Input for the four figures below is provided by Table 14-D. Each figure depicts the same observations (indicated by the boxy symbol): Cancer-mortality versus dose in the A-Bomb Study, 1950-1982. What differs is the dose-response curve in each figure.
-- In Figure 14-A, the "fit" between the observations and the supra-linear curve is good, with datapoints either lying on the curve or falling to both sides of it.
-- In Figure 14-B, the fit between the observations and the linear "curve" is inferior to the fit in Figure 14-A.
-- In Figure 14-C, the fit between the observations and the linear-quadratic (Q-positive) curve is very poor, with the observations at both ends lying on the same side of the curve, and the observations in the middle all lying on the opposite side.
-- In Figure 14-D, the fit between observations and the quadratic dose-response curve is even worse than in Figure 14-C.
--
Statistical testing (Chapter 29)
establishes that the supra-linear dose-response fits the
evidence significantly better than the linear dose-response.
For the atomic-bomb survivors, this plot shows cumulative cancer-deaths (1950-1982) per 10,000 initial persons, versus mean whole-body internal organ-dose in the T65DR dosimetry (RBE = 2).

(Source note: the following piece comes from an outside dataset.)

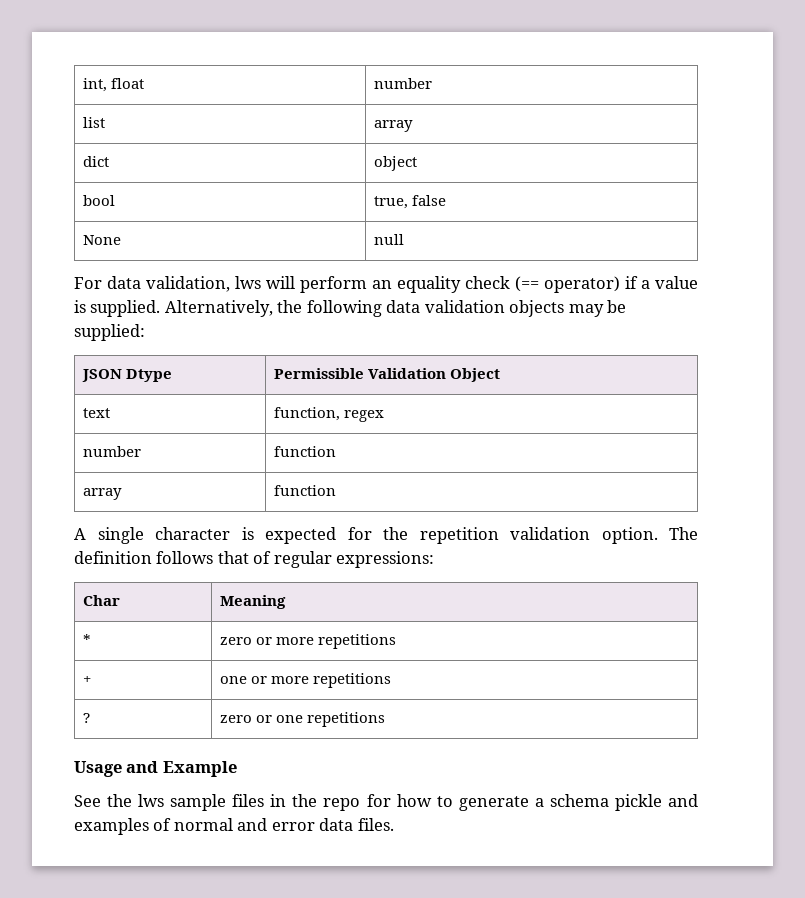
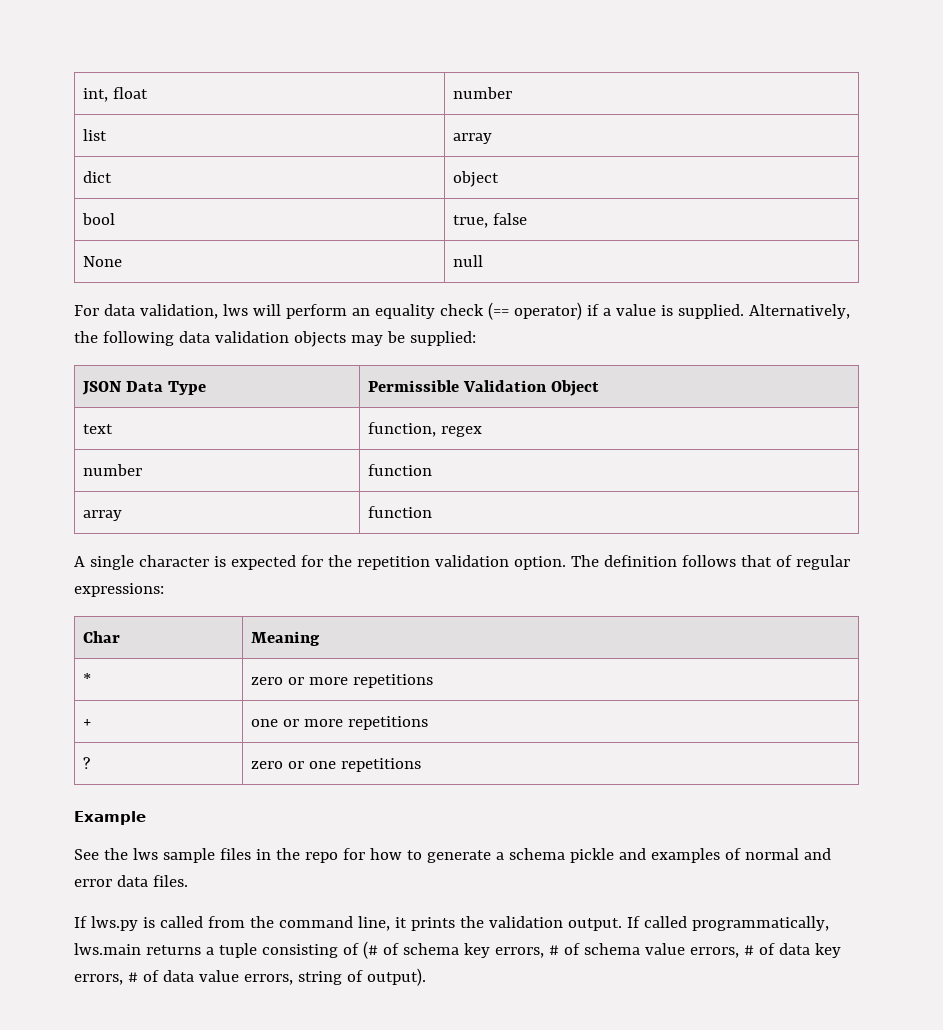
[126,369,173,382] Dtype -> [126,381,207,395] Data Type
[74,761,159,777] Usage and -> (422, 765) none
(394, 824) none -> [74,916,829,931] [74,941,841,959] [74,968,426,986] // If lws.py is called from the command line, it prints the validation output. If called programmatically, lws.main returns a tuple consisting of (# of schema key errors, # of schema value errors, # of data key errors, # of data value errors, string of output).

Input for this figure comes from Table 14-A, Columns A, C, and D.
-- The boxy symbols, which show the observed cancer death-rate per 10,000 initial persons versus dose, come from Columns A and D of Table 14-A.
-- Points along the best-fit curve come from Column C of Table 14-A, and show calculated cancer death-rates per 10,000 initial persons versus dose, based on the equation of best fit, shown below. This curve is the same as the curve in Figure 14-A, of course.
Figure 14-F will show the best-fit curve
for the same cohorts of survivors in the supplemental
DS86 dosimetry.
For the atomic-bomb survivors, this plot shows cumulative cancer-deaths (1950-1982) per 10,000 initial persons, versus mean whole-body internal organ-dose in the DS86 dosimetry (RBE = 20). Input for this figure comes from Table 14-B, Columns A, C, and D.
-- The boxy symbols, which show the observed cancer death-rate per 10,000 initial persons versus dose, come from Columns A and D of Table 14-B.
-- Points along the best-fit curve come from Column C of Table 14-B, and show calculated cancer death-rates per 10,000 initial persons versus dose, based on the equation of best fit.
With our "constant-cohort, dual dosimetry" approach to the DS86
dosimetry, the T65DR cohorts of survivors remain undisturbed, and
merely receive a second dose-estimate. Super-imposition of Figures
14-F and 14-E would show that the
DS86 dosimetry shifts the boxy symbols somewhat to the right
(higher dose) -- as predictable from comparing Column A in
Tables 14-A and
14-B. Consequently, the equations of best
fit for the T65DR and DS86 dosimetries are somewhat different.